Description |
This article describes how to add a worker Fails with:
Operation failed. to add worker caused by Socket Timeout: Connection refused (Connection refused).
Or
Operation failed. error = Failed to add worker with error: Unknown code 1.
Or Operation failed. Error Socket channel has reached end of stream. |
Scope | Supervisor cluster (FortiSIEM versions 6.4.x - 6.7.x) with NFS. |
Solution |
1) Check the connectivity from a worker and vice-versa with the commands below:
- From a worker:
nc -vz superIP 443
- From supervisor:
nc -vz workerIP 443
The correct output will look like the following:
root@FortiSIEM-Worker ~]# nc -vz 192.168.1.234 443 Ncat: Version 7.70 ( https://nmap.org/ncat ) Ncat: Connected to 192.168.1.234:443.
2) If everything is alright with connectivity, check the NFS settings.
- NFS Server exports list in /etc/exports should follow:
/FortiSIEM SupervisorIPAddress(rw,sync,no_root_squash) /FortiSIEM WorkerIPAddress(rw,sync,no_root_squash)
- It is advisable to verify that the NFS Server has been configured in accordance with this documentation:
Note: NFSv4.2 is a newer version of the NFS protocol and it provides improved performance for large files, I/O-intensive workloads, and other additional features. While not all NFS servers may support NFSv4.2 yet, if the NFS server does support it, it is generally recommended to use it instead of NFSv4.1. To use NFSv4.2, it is necessary to change the mount option in the client’s /etc/fstab file to nfsvers=4.2.
2.1) In case the remote NFS filesystem cannot be mounted on the supervisor and worker, errors may be seen in phoenix.log (in the /opt/phoenix/log directory).

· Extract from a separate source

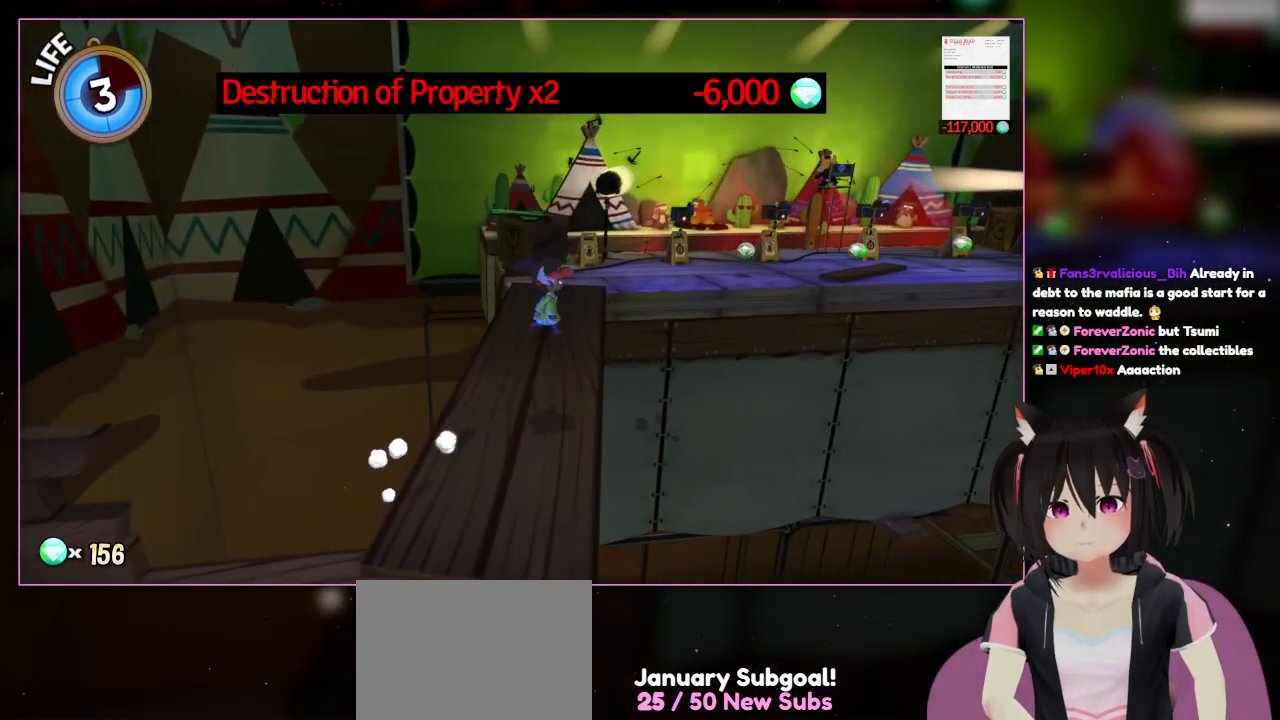
{"buttons": [], "left_stick": "up", "right_stick": "center", "events": [[33, "A", "down"], [33, "left_stick", "right"], [33, "right_stick", "center"], [233, "A", "up"], [233, "left_stick", "up"]]}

Here is an example of this error:
Supervisor:
2023-02-24T14:45:35.196516-05:00 super phMonitorSupervisor[1152741]: [PH_MONITOR_NOTIFICATION_RETURN_FAILURE]:[eventSeverity]=PHL_ERROR,[procName]=phMonitorSupervisor,[fileName]=phMonitorProcess.cpp,[lineNumber]=11975,[destIpAddr]=10.40.40.100,[xmlBody]=<TEST_STORAGE type="nfs"><server_ip>10.40.40.3</server_ip><mount_point>/fortisiem</mount_point></TEST_STORAGE>,[errorNo]=18,[phLogDetail]=phNotification returns failure
Worker:
2023-02-24T14:45:35.196516-05:00 worker phMonitorWorker[2457]: [PH_UTIL_CMD_FAILURE]:[eventSeverity]=PHL_ERROR,[procName]=phMonitorWorker,[fileName]=phMonitorProcess.cpp,[lineNumber]=10679,[command]=python /opt/phoenix/deployment/jumpbox/datastore.py nfs test 10.40.40.3 /fortisiem online,[errorNoInt]=18,[phLogDetail]=Failed to run command
The following commands can be used to identify if the error is present:
- From super:
grep PH_MONITOR_NOTIFICATION_RETURN_FAILURE /opt/phoenix/log/phoenix.log
- From a worker:
grep PH_UTIL_CMD_FAILURE /opt/phoenix/log/phoenix.log
To troubleshoot the issue, follow these steps: 1) First, confirm there are not an NFS entry manually added to /etc/fstab
2) Next, check the NFS configuration file on the super node by running cat /etc/fstab. Mount the NFS share on the worker using the same method as specified in the super’s /etc/fstab file: mount -v -t nfs 10.40.40.3:/fortisiem /data.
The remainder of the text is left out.